Deciphering the porcine intestinal microRNA transcriptome
1 Freie Universität Berlin, Institute of Veterinary Biochemistry, Oertzenweg 19b, 14163 Berlin, Germany
2 Max Delbrück Centrum für Molekulare Medizin, Robert-Rössle-Strasse 10, 13125 Berlin, Germany
3 Max Planck Institute for Molecular Genetics, Department of Human Molecular Genetics, Ihnestrasse 73, 14195 Berlin, Germany
4 febit biomed gmbh, Im Neuenheimer Feld 519, 69120 Heidelberg, Germany
BMC Genomics 2010, 11:275 doi:10.1186/1471-2164-11-275Published: 30 April 2010
While more than 700 microRNAs (miRNAs) are known in human, a comparably low number has been identified in swine. Because of the close phylogenetic distance to humans, pigs serve as a suitable model for studying e.g. intestinal development or disease. Recent studies indicate that miRNAs are key regulators of intestinal development and their aberrant expression leads to intestinal malignancy.

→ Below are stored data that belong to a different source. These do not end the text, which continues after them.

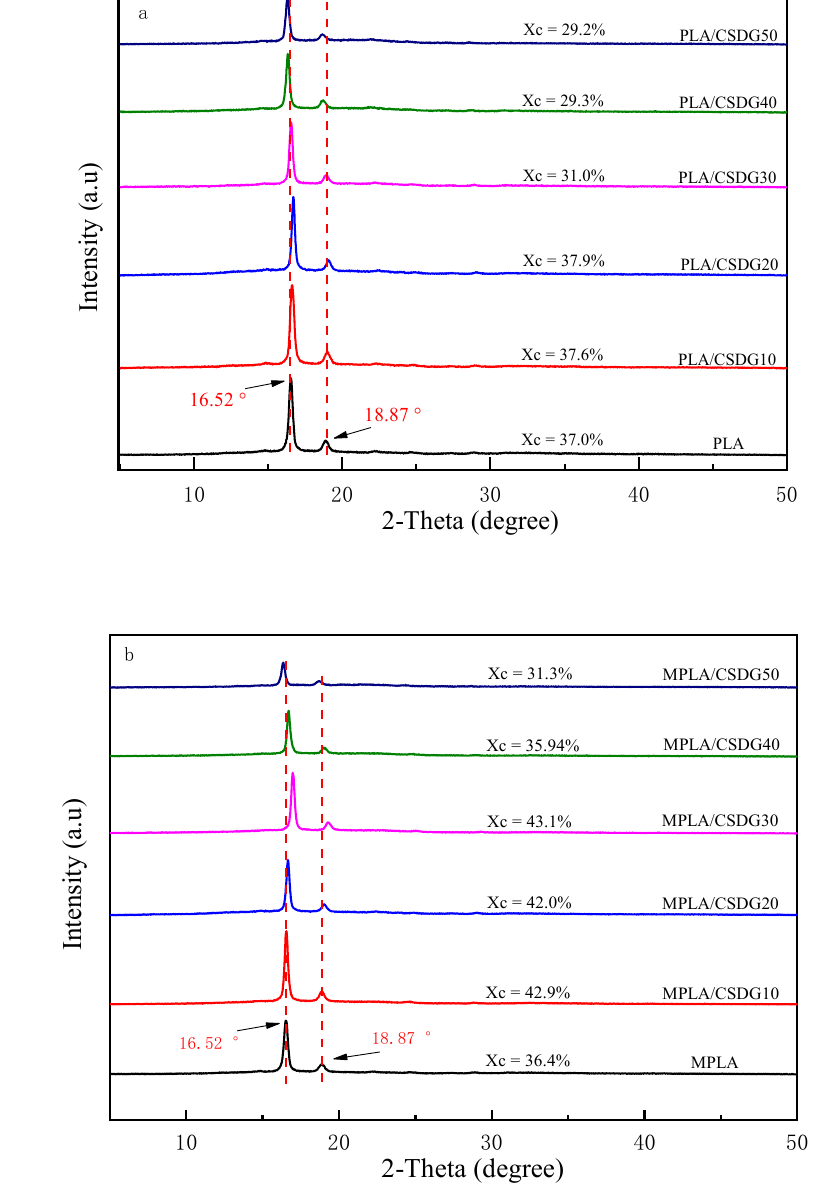
Figure 3. X-ray diffraction patterns: ( a ) PLA/CSDG; ( b )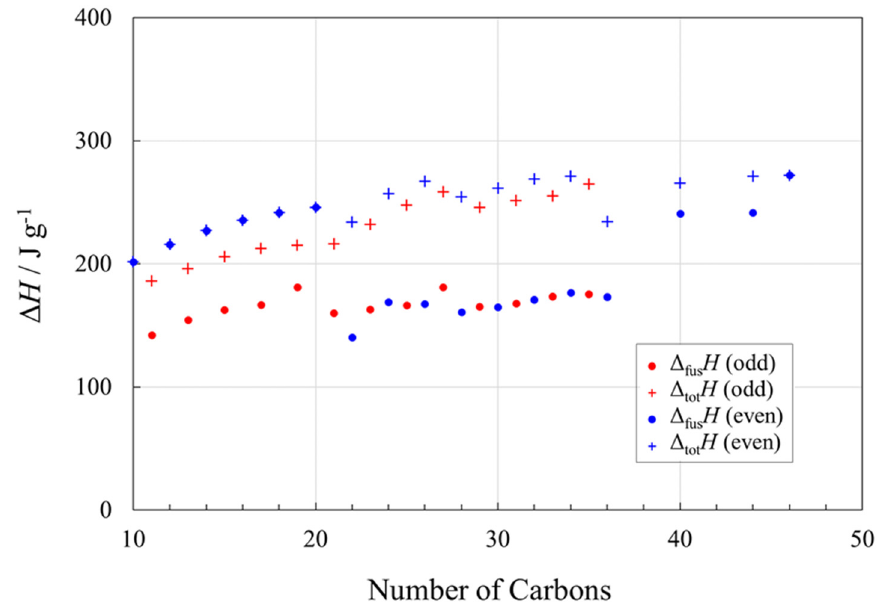
Figure 5. Enthalpy changes ( Δ H in J g − 1 ) associated with phase transitions in n -alkanes (paraffins), as a function of chain length, n . Circles ( • for even n ; • for odd n ) represent the enthalpies of fusion, ∆ fus H , and crosses (+ for even n ; + for odd n ) represent the total enthalpy changes of fusion plus that from solid–solid transition(s), if present, ∆ tot H . For even n ≤ 20, ∆ fus H = ∆ tot H . See Supplementary Information for data and data sources.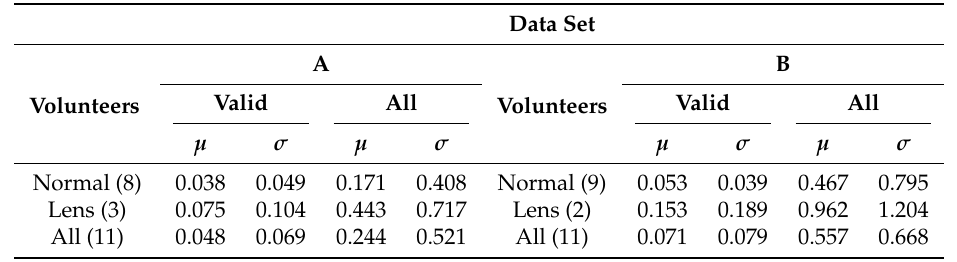
Figure 7. Mean RMS for each target from the calibration-like tests. ( a ) Surface plot; ( b ) Histogram. Table 3. Statistical results of the precision using the data samples of the calibration-like tests of eighteen points. The number of volunteers is indicated in parenthesis; floating-point values represent angular distances in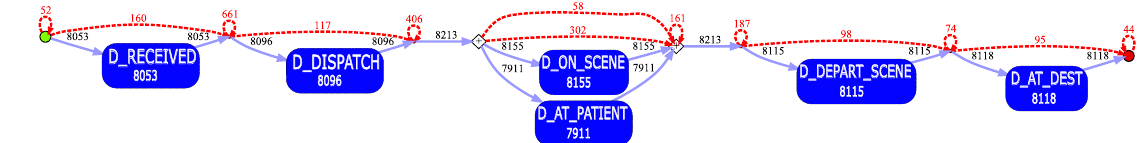
Figure 6. Process model of Cohort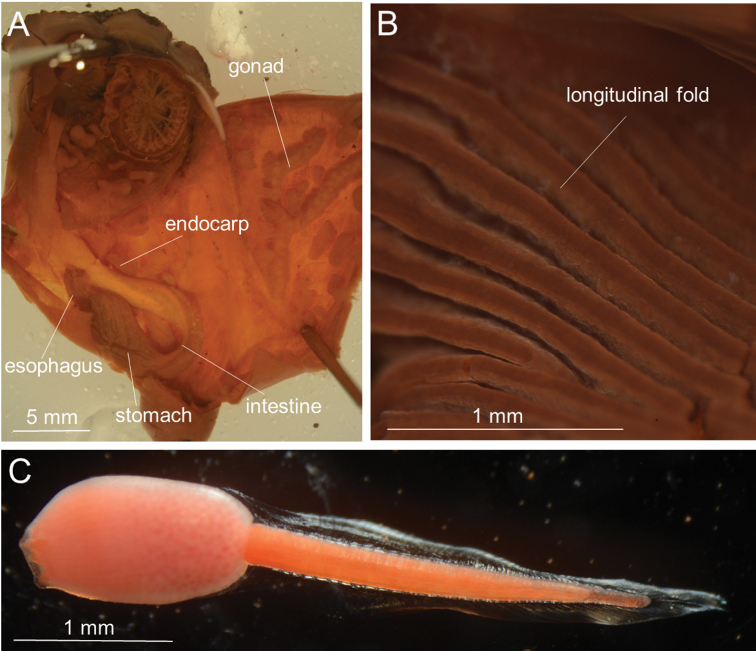
Syncarpacomposita (Tokioka, 1951). A, BICHUM 5817 CICHUM 5824. A Zooid opened dorsally, with pharynx removed B stomach internal surface C tadpole larva.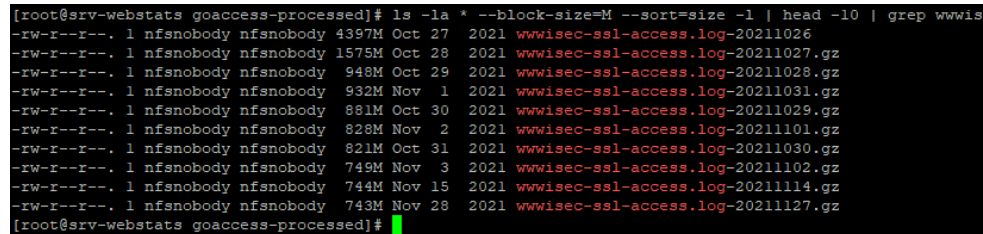
Figure 9. Ten of the biggest log files of all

Here, we present the identification of hundreds of apparently novel miRNAs in the porcine intestine. MiRNAs were first identified by means of deep sequencing followed by miRNA precursor prediction using the miRDeep algorithm as well as searching for conserved miRNAs. Second, the porcine miRNAome along the entire intestine (duodenum, proximal and distal jejunum, ileum, ascending and transverse colon) was unraveled using customized miRNA microarrays based on the identified sequences as well as known porcine and human ones. In total, the expression of 332 intestinal miRNAs was discovered, of which 201 represented assumed novel porcine miRNAs. The identified hairpin forming precursors were in part organized in genomic clusters, and most of the precursors were located on chromosomes 3 and 1, respectively. Hierarchical clustering of the expression data revealed subsets of miRNAs that are specific to distinct parts of the intestine pointing to their impact on cellular signaling networks.
In this study, we have applied a straight forward approach to decipher the porcine intestinal miRNAome for the first time in mammals using a piglet model. The high number of identified novel miRNAs in the porcine intestine points out their crucial role in intestinal function as shown by pathway analysis. On the other hand, the reported miRNAs may share orthologs in other mammals such as human still to be discovered.